(WHAT TO WORK ON): In the forum thread about guessing a film from a quote, which film titles do the posters name as their guesses?

(EXCERPT):
-- Opening Marker --

Here is the next quote to guess which film it resides in:



			
				mystery film said:
			
		

> An essential characteristic of the superhero mythology is, there's the superhero, and there's the alter ego. Batman is actually Bruce Wayne, Spider-Man is actually Peter Parker. When he wakes up in the morning, he's Peter Parker. He has to put on a costume to become Spider-Man. And it is in that characteristic that Superman stands alone. Superman did not become Superman, Superman was born Superman. When Superman wakes up in the morning, he's Superman. His alter ego is Clark Kent. His outfit with the big red "S", that's the blanket he was wrapped in as a baby when the Kents found him. Those are his clothes. What Kent wears, the glasses, the business suit, that's the costume. That's the costume Superman wears to blend in with us. Clark Kent is how Superman views us. And what are the characteristics of Clark Kent? He's weak, he's unsure of himself... he's a coward. Clark Kent is Superman's critique on the whole human race.


----------



## Green (Mar 9, 2006)

I have seen this, but I can't remember where. I'm gonna go with a Kevin Smith film...

I'll go with Jason Lee's character in Mall Rats.


----------



## roddglenn (Mar 10, 2006)

No, I think that one is actually Unbreakable - Samuel L Jackson's character...I think!


----------



## weaveworld (Mar 10, 2006)

*I am going to go with Jason Lee again but in 'Chasing Amy'.*


----------



## roddglenn (Mar 10, 2006)

Ahhhh you know what, I think it's Bill talking in Kill Bill Vol2!


----------



## weaveworld (Mar 10, 2006)

*OMG!  I think it is, well done, I totally forgot about that scene.

-- Closing Marker --

(DATA BLOCK):
-- Opening Marker --

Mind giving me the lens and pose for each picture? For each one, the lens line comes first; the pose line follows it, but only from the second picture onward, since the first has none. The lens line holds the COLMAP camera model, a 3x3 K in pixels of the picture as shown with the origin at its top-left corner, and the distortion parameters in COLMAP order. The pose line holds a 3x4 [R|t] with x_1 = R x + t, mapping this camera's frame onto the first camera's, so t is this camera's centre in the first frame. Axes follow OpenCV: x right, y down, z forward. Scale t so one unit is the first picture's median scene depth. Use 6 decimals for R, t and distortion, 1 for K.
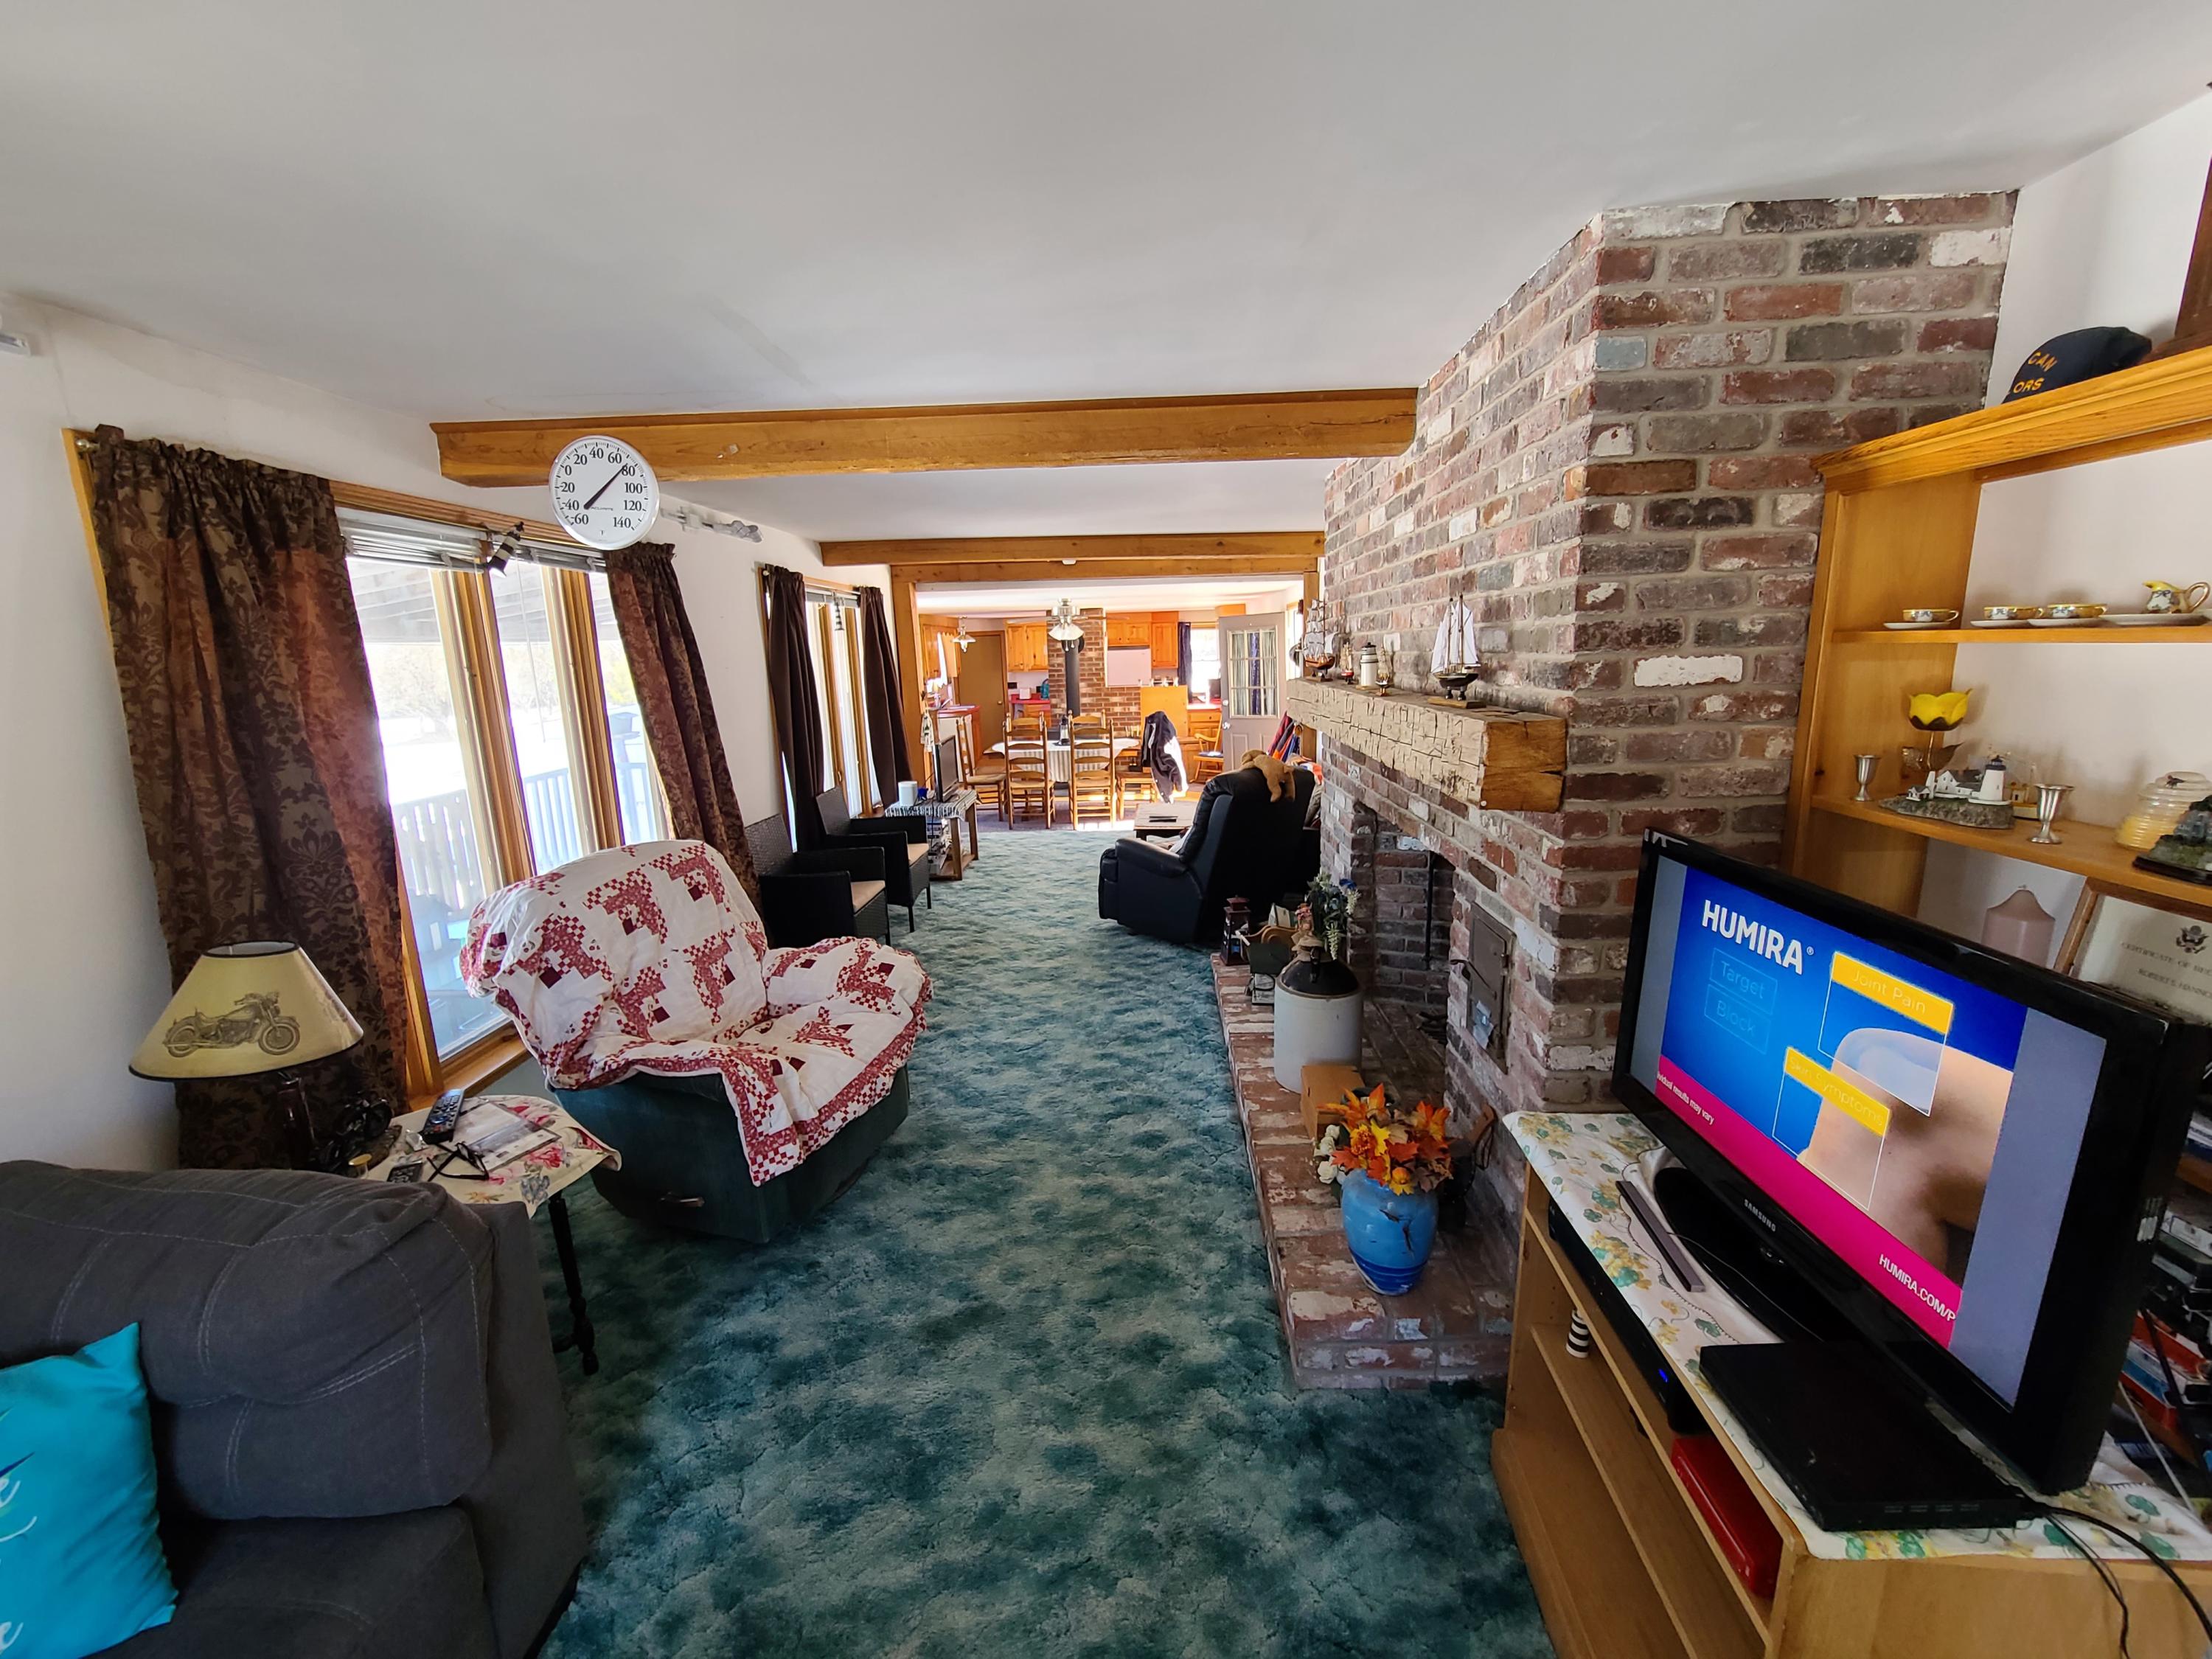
lens RADIAL K [[902.9, 0, 1107.5], [0, 902.9, 835.5], [0, 0, 1]] dist [0.000731, 0.000016]
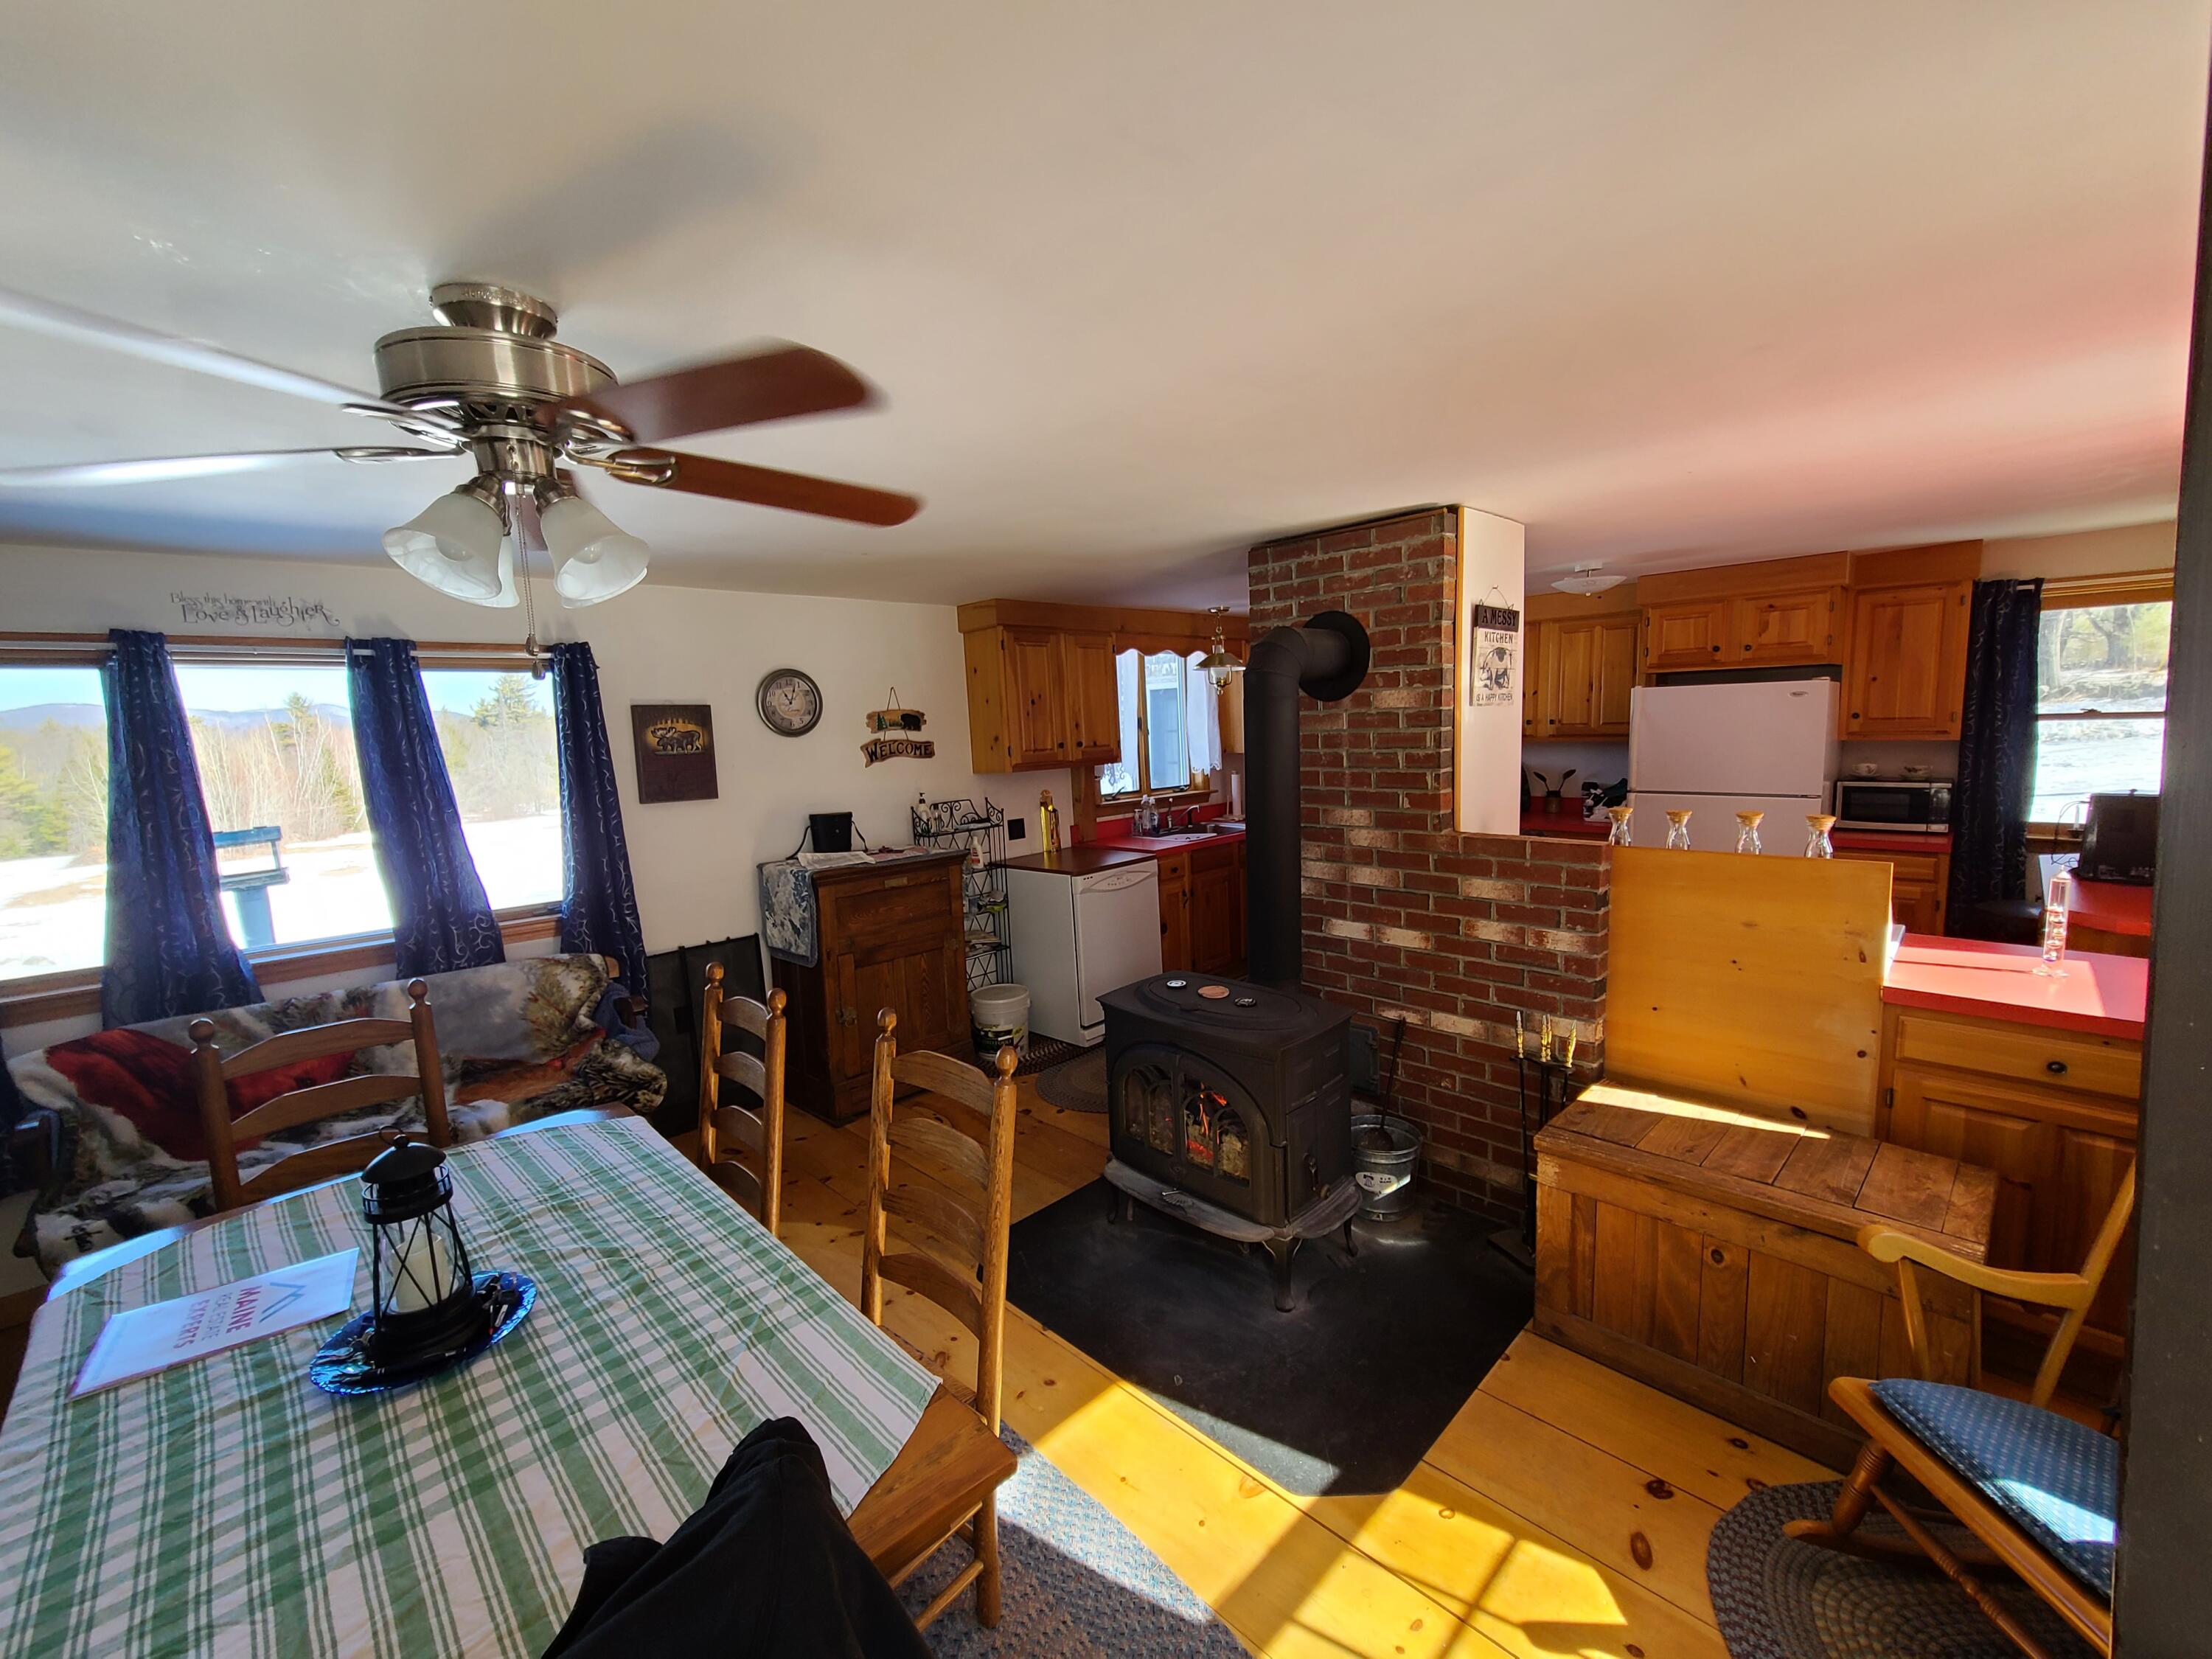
lens RADIAL K [[902.9, 0, 1106.2], [0, 902.9, 827.4], [0, 0, 1]] dist [0.000731, 0.000016]
pose [[0.734829, 0.075381, -0.674050, 0.093007], [-0.116954, 0.993001, -0.016449, -0.151081], [0.668093, 0.090920, 0.738502, 0.760197]]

-- Closing Marker --

(ANSWER TO THE PROBLEM):
- Mall Rats
- Unbreakable
- Chasing Amy
- Kill Bill Vol2